GDC Session Summary: Halo networking

March 11th, 2011

This is a summary of a GDC talk given by a senior networking engineer at Bungie, David Aldridge. In this talk he explained the core ideas behind the netcode in Halo 3 and how it was improved for Halo: Reach. This talk was two hours long, so my summary is quite long as well.

The talk started with a practical definition for netcode: "Technology that helps players sustain the belief that they are playing a game together." This definition acknowledges the fact that every player is actually playing a slightly different game (due to network latency and staggered state update information), but Halo needs to support the illusion of a shared world as much as it can.

To achieve this illusion, the Halo team had four goals for the netcode:

Scalability: Network games must work on low-end connections, even with 16 players and dozens of vehicles and active objects.
Reliability: The game must be fair and consistent despite packet loss and other connection problems
Security: All important information must be under the strict control of the server, so no clients can cheat
Speed: Players should perceive as little lag as possible

Scalability

To make the game scale well from detailed 1v1 fights to 8v8 vehicle-based skirmishes, the team prioritizes what is important to each client. The priority of each object determines how often its state information is sent to the client. For example, if the client is shooting at a target, he cares very much about the target's position, so it will be updated as frequently as possible. However, if a ragdoll is rolling down a hill behind him, he doesn't care about that much at all, so it will update much less often.

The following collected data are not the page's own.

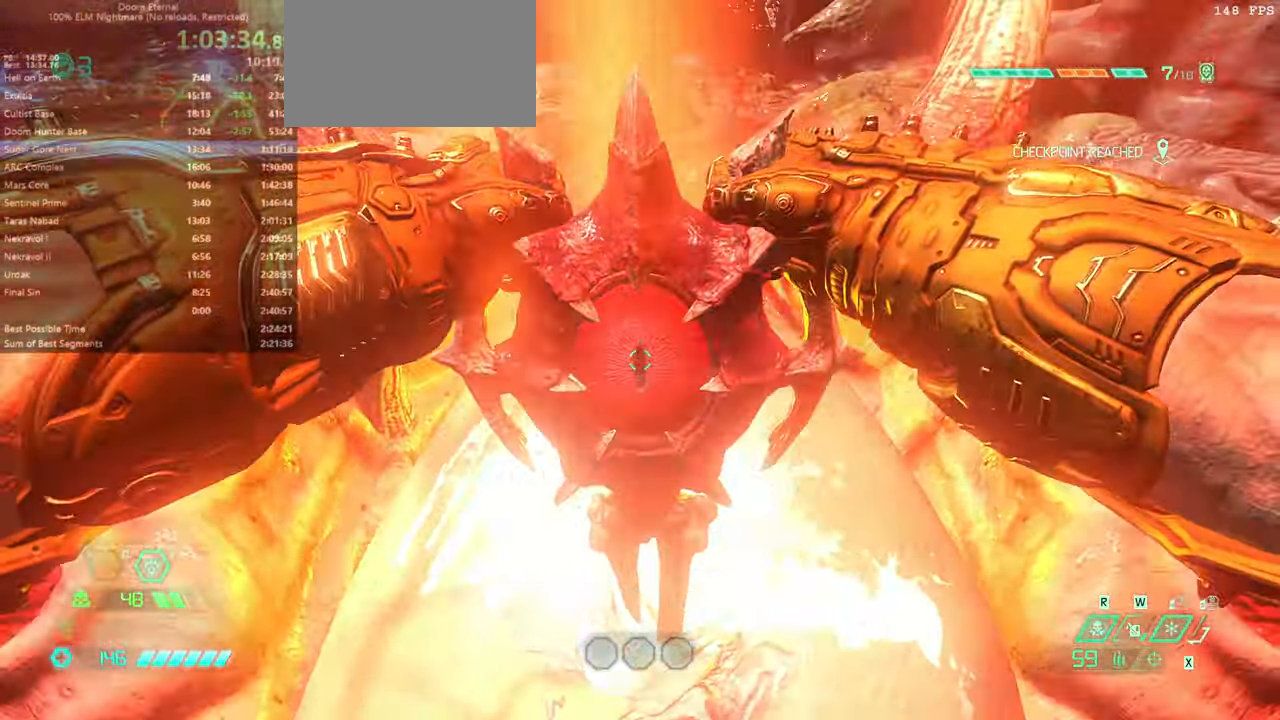
{"keys": [], "mouse": [], "events": []}
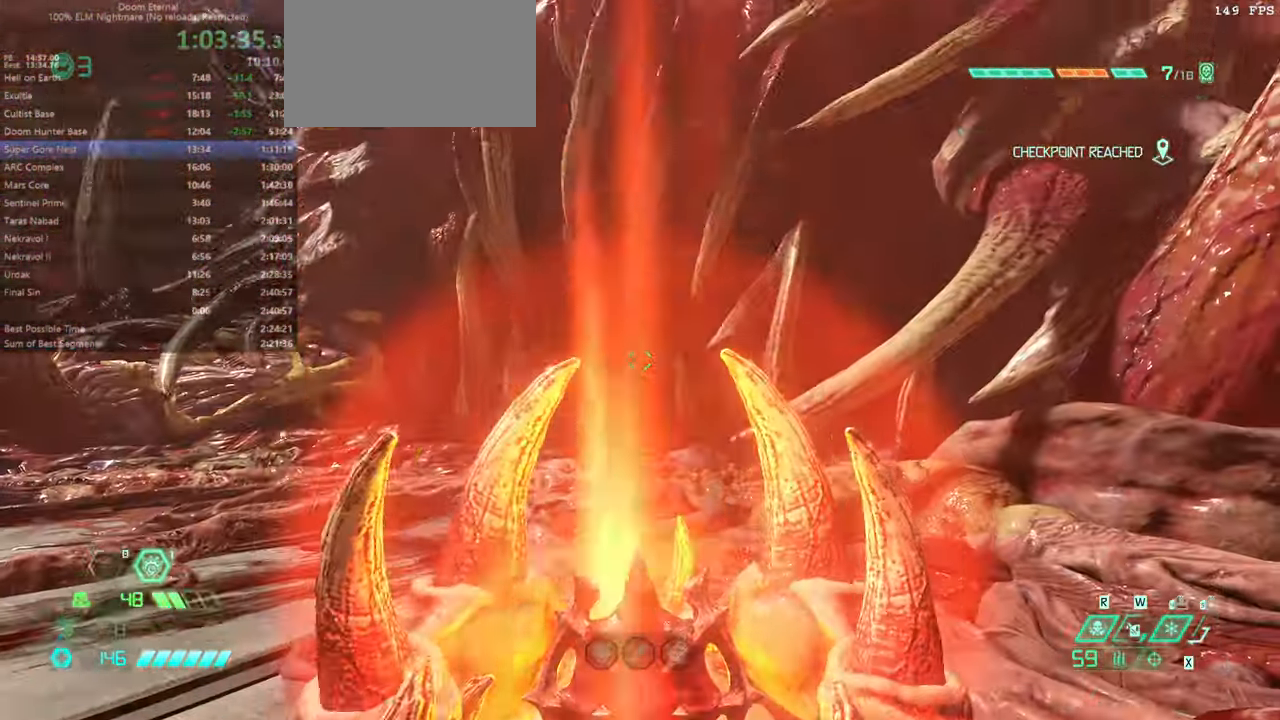
{"keys": [], "mouse": [], "events": []}
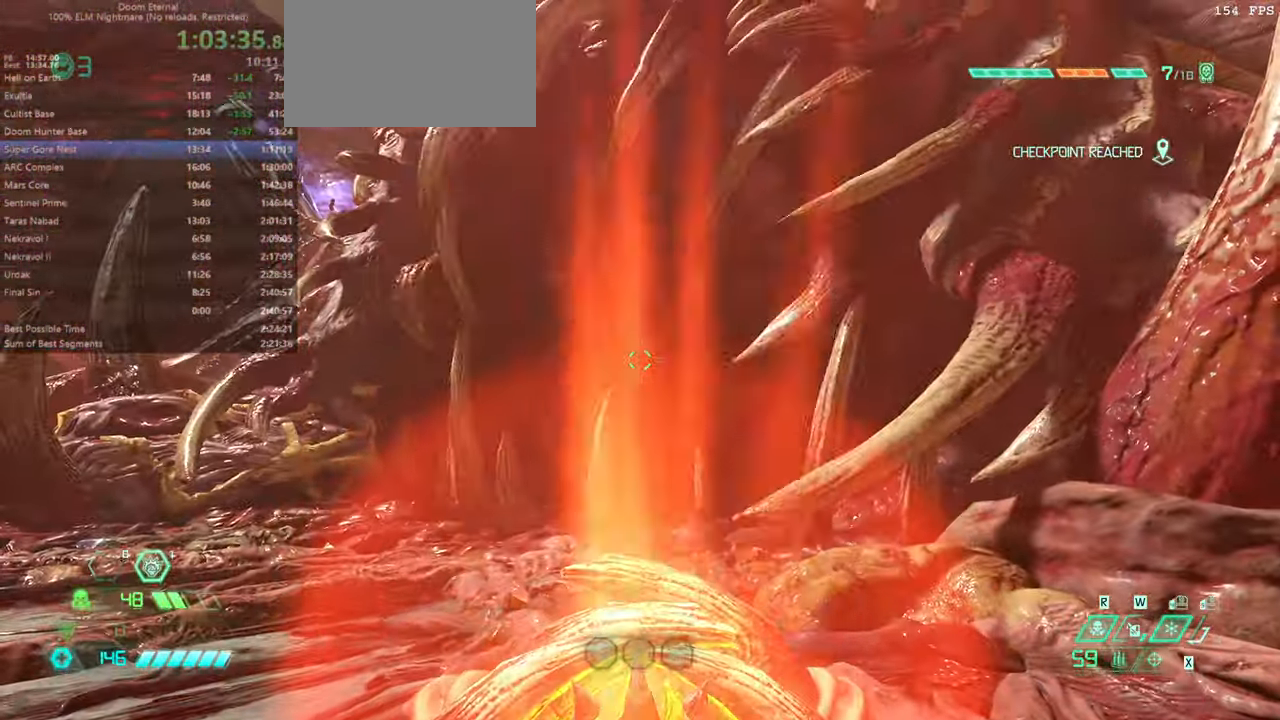
{"keys": [], "mouse": [], "events": []}
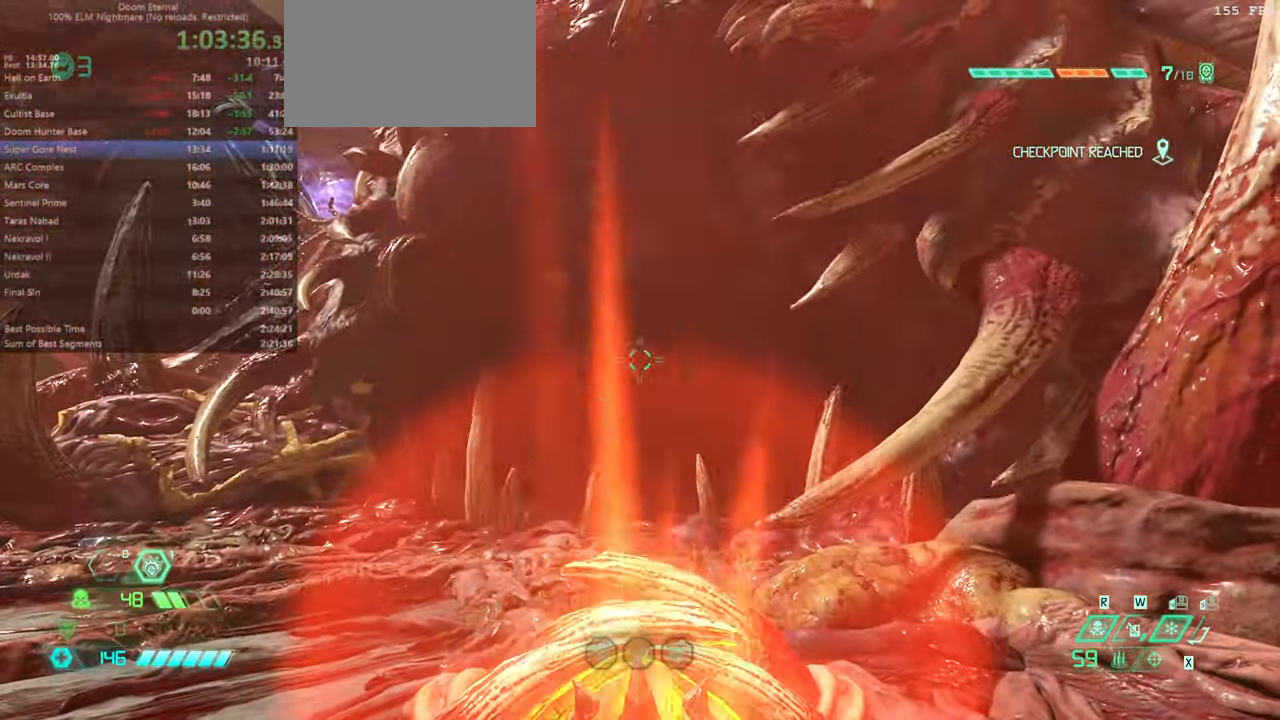
{"keys": [], "mouse": [], "events": []}
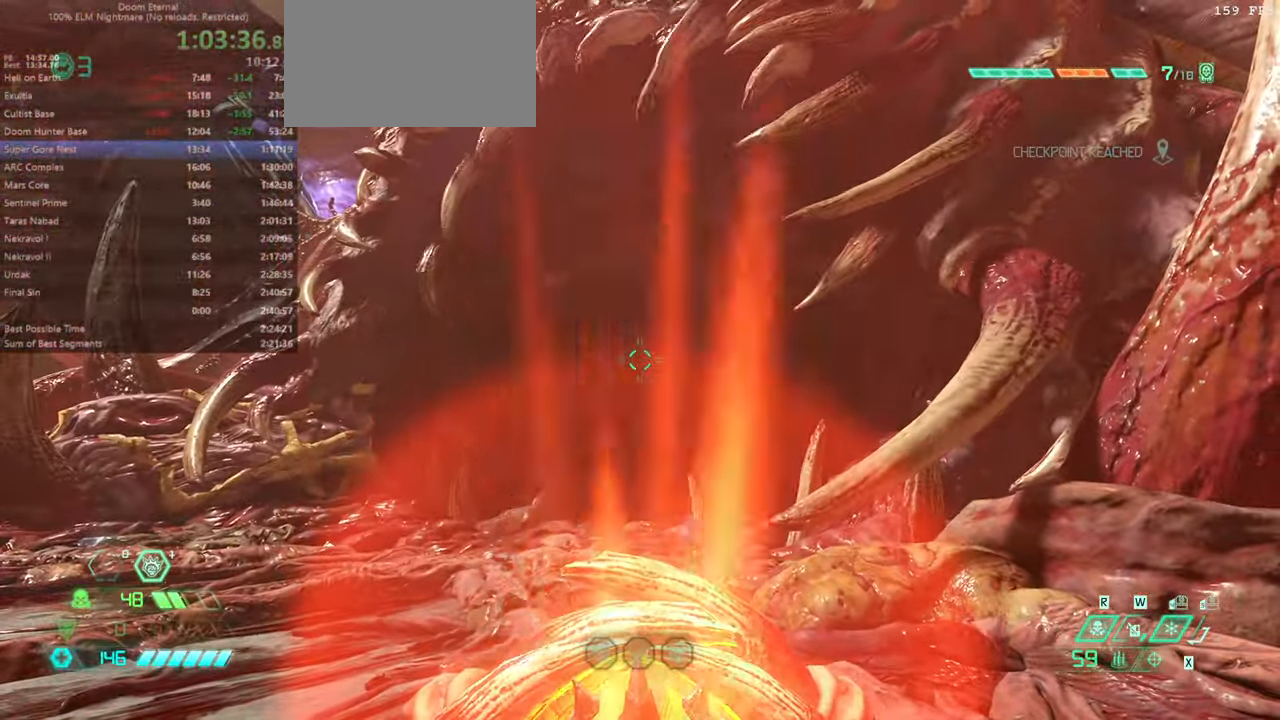
{"keys": ["l"], "mouse": [], "events": [[134, "bw", "down"], [167, "l", "down"], [300, "bw", "up"]]}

Since every object's state is sent to the player over and over again (albeit with varying update frequencies) it is guaranteed that the player's state will eventually converge with the server's state over time; it will just take longer for the low-priority objects to converge. This guarantee holds up with any amount of bandwidth or packet loss.

Cosmetic events like bullet hits and special effects are handled differently from state information. They are prioritized even more strictly, and are only sent once, so there is no guarantee that they will arrive at all. This means that a low-bandwidth player in a very complicated game may miss a lot of the special effects, but the game itself should still work well. If the same player played in a less complicated game, then a lot more of the special effects events would have space to get through. These two features, prioritization and separation of state and events, allow Halo networking to scale effectively to different network connections and game sizes.

Reliability

Network reliability depends on the underlying network protocol, such as UDP and TCP. UDP just sends packets of data as fast as possible with no reliability guarantees, while TCP takes some extra time to guarantee that all packets arrive and stay in the same order. For Halo they chose to build their own protocol on top of UDP, based on the protocol used in Starsiege Tribes (described in this paper).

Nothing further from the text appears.